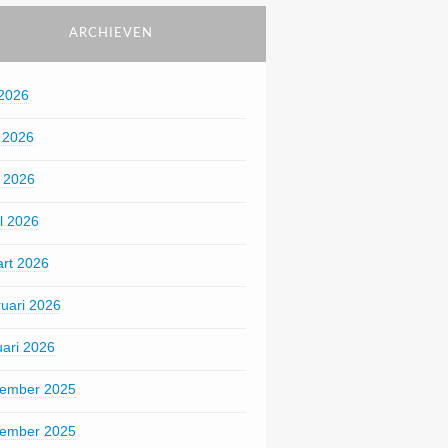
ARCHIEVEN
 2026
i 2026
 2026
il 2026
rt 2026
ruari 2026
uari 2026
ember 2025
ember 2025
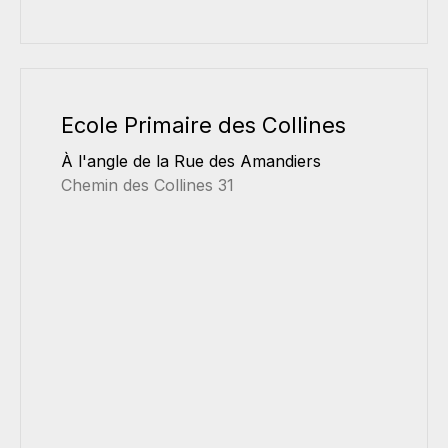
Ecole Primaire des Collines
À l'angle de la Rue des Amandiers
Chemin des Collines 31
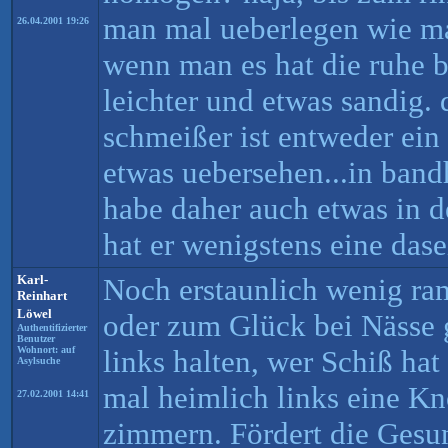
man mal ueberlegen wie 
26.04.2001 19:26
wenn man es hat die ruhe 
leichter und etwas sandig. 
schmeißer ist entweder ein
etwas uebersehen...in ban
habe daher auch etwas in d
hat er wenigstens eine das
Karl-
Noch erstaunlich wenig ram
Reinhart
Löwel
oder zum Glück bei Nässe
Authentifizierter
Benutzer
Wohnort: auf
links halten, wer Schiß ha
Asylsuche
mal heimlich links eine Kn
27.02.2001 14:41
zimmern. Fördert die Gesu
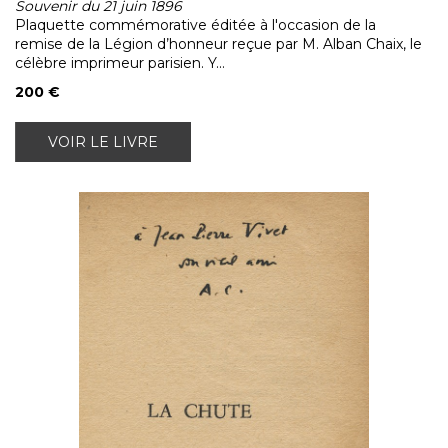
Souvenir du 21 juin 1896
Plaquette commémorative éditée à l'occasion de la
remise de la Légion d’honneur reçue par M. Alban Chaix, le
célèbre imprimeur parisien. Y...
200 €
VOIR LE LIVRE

================

(Your objective):
The answer must consist of every line above that contains the word "eine".

(Response below):
hat er wenigstens eine das
mal heimlich links eine Kn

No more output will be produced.